Creates a left‑to‑right transformation pipeline. Each function receives the output of the previous one. Supports both synchronous and asynchronous functions and guarantees that it never mutates input and never throws. If a function throws synchronously, the pipeline returns a rejected Promise instead of propagating the throw.

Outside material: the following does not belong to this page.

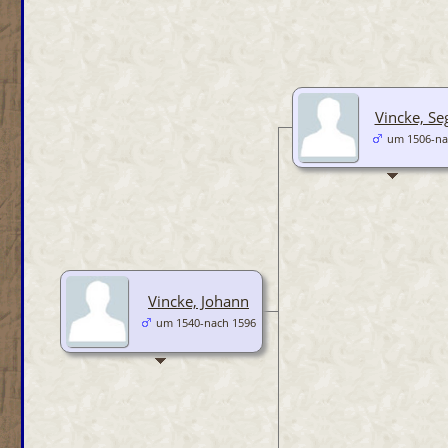
Vincke, Se
um 1506-na
Vincke, Johann
um 1540-nach 1596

Use pipe when you want a predictable, intention‑revealing sequence of transformations.

Signature

function pipe<T>(value: T): T;
function pipe<T, A>(value: T, fn1: (v: T) => A | Promise<A>): A | Promise<A>;
function pipe<T, A, B>(
  value: T,
  fn1: (v: T) => A | Promise<A>,
  fn2: (v: A) => B | Promise<B>
): B | Promise<B>;
// Additional overloads for longer pipelines…

Parameters

Returns

One of:

  • T — if no functions are provided.
  • The final transformed value — if all functions are synchronous and none throw.
  • A Promise resolving to the final value — if any function is asynchronous.
  • A Promise rejecting with an error — if any function throws synchronously or returns a rejected Promise.

Behavior

  • Pure function: no side effects.
  • Never mutates input and never throws.
  • Synchronous throws inside pipeline functions are converted into rejected Promises.
  • Applies functions left‑to‑right.
  • If no functions are provided, returns the initial value unchanged.
  • If any function returns a Promise, the entire pipeline becomes asynchronous.
  • If a function throws, the pipeline becomes asynchronous and returns a rejected Promise.

Examples

pipe(2, n => n + 1, n => n * 2)
// 6

await pipe(3, n => n + 1, async n => n * 2)
// 8

const bad = () => {
  throw new Error("fail");
};

await pipe(1, bad)
// Promise.reject(Error("fail"))

No functions
pipe("hello")
// "hello"

Notes

  • Preferred way to express sequential transformations in Jane’s functional helpers.
  • It is intentionally minimal: no branching, no cleverness, no mutation.
  • Because it never throws, it is safe to use inside validation, normalization, and result pipelines.
  • For right‑to‑left composition, use compose.
  • Works seamlessly with tap, maybe, and tryOrDefault.